銀河鉄道を待ちながら
鬱と付き合いながらの日々を徒然に

2008年05月02日(金) いい本読みました。「墜落遺体」

ここ一週間、ずっとあることについて調べていました。

「JAL123便墜落事故(日航機墜落事故)」
です。


事故があったのは1985年8月12日。
今から20年以上も前の話。

なんで急に調べてみようと思ったのかは忘れました。
ウィキペディアだったのかも。

僕は事故発生当時まだ小学生でしたが、事故のことはよく覚えています。

僕の四つ違いの兄が、夏休みの自由研究のテーマにその事故を取り上げたのですが、僕はその手伝いをさせられたのです。

僕は事故を扱った新聞の切り抜きを画用紙に貼る仕事をしたのですが、
山の濃い緑と、くすぶる炎の鮮やかな赤がとても印象的でした。


当時は「大変なことが起こったんだなあ」と思うくらいでしたが、あらためて事故の様子を調べてみると、本当にとんでもないことだったことが思い知らされます。

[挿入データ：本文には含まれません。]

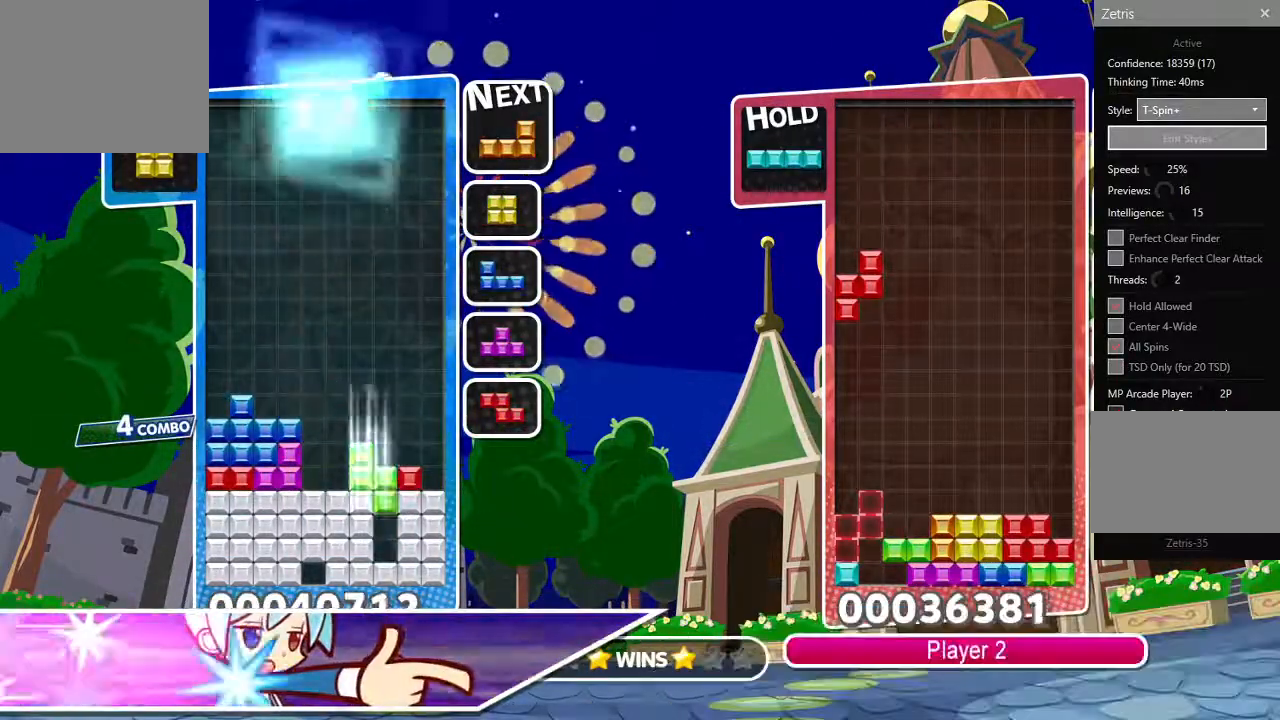
{"dt_ms": 1000, "buttons": [], "left_stick": "center", "right_stick": "center"}
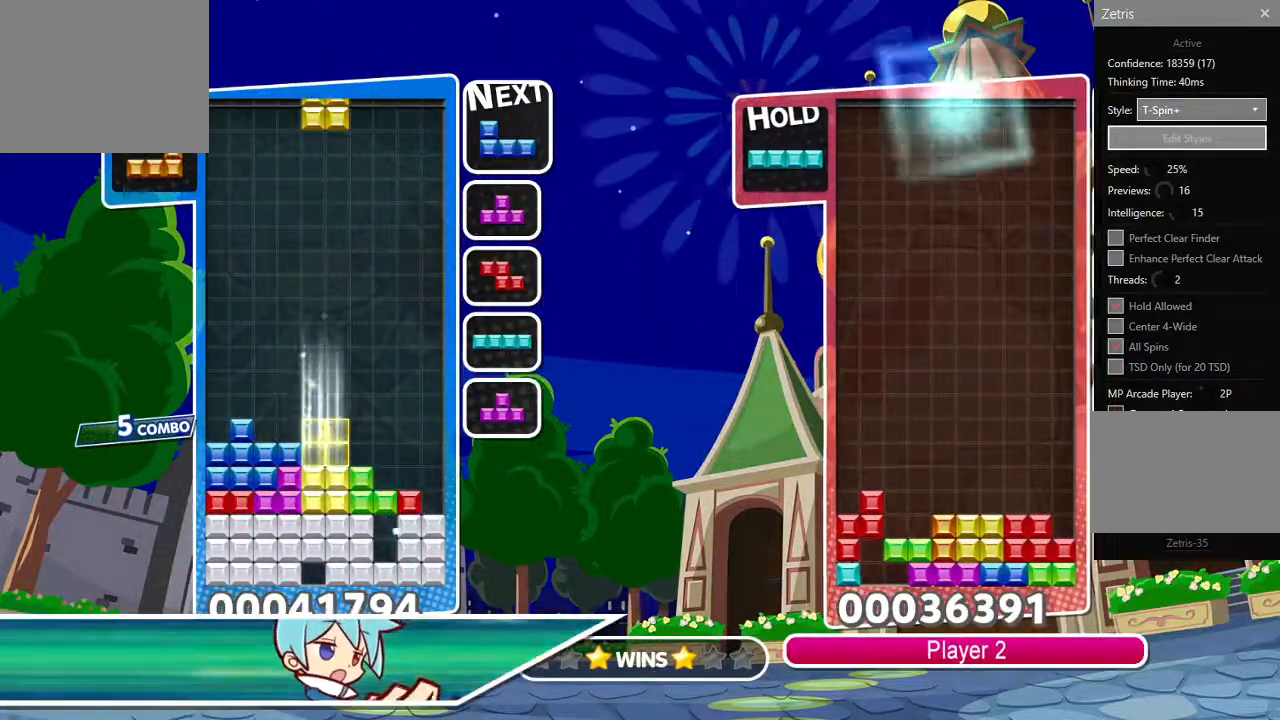
{"dt_ms": 500, "buttons": ["DPAD_RIGHT"], "left_stick": "center", "right_stick": "center", "events": [[83, "DPAD_LEFT", "down"], [200, "DPAD_LEFT", "up"], [250, "DPAD_LEFT", "down"], [350, "DPAD_UP", "down"], [367, "DPAD_LEFT", "up"], [433, "DPAD_RIGHT", "down"], [450, "DPAD_UP", "up"]]}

死者520名、単独飛行機事故の犠牲者としては世界最大。
有名な歌手(「上を向いて歩こう」の坂本九)や俳優も亡くなっています。

事故を取り上げた書籍は多く、様々な視点から事故の様子が書かれています。

僕はその中の一つ、「墜落遺体(著者飯塚訓)」を読みました。

著者は事故で犠牲になった方の遺体の身元確認作業に関わった方なのですが、遺体の無残さや遺族のいたたまれない様子、作業に携わった人たちの思いを、現場にいたからこそ分かる生々しさで描いています。

飛行機は時速600キロを越える速さで墜落したため、遺体の損傷は激しく、多くは頭部や手足が吹き飛び、また身体の一部(歯、指、皮膚の一部など)しか残らなかったようです。

その描写も傷ましいのですが、本当に心を揺さぶられるのは、遺体を確認する遺族の様子です。

ついに他の部分が見つからなかった夫の中指を愛おしく触れる女性や、家族を失ったお婆ちゃんが毎日遺体安置所を訪れる姿などは、読んでいて自然と涙が流れてきます。


死はとても恐ろしく、怖いものです。

そんな死を目の前にしたとき、
僕は人間の人間らしさ(良くも悪くも)が最も強く現れる
と思っています。

死を覚悟して家族への感謝と思いを遺書に残した男性。

冷静さを失わなかった客室乗務員。

そして、機体が衝突する最後の瞬間まで決して帰還を諦めなかった機長たち。

誇り高い魂があった事実は、僕を勇気付け、励ましてくれるような気がしました。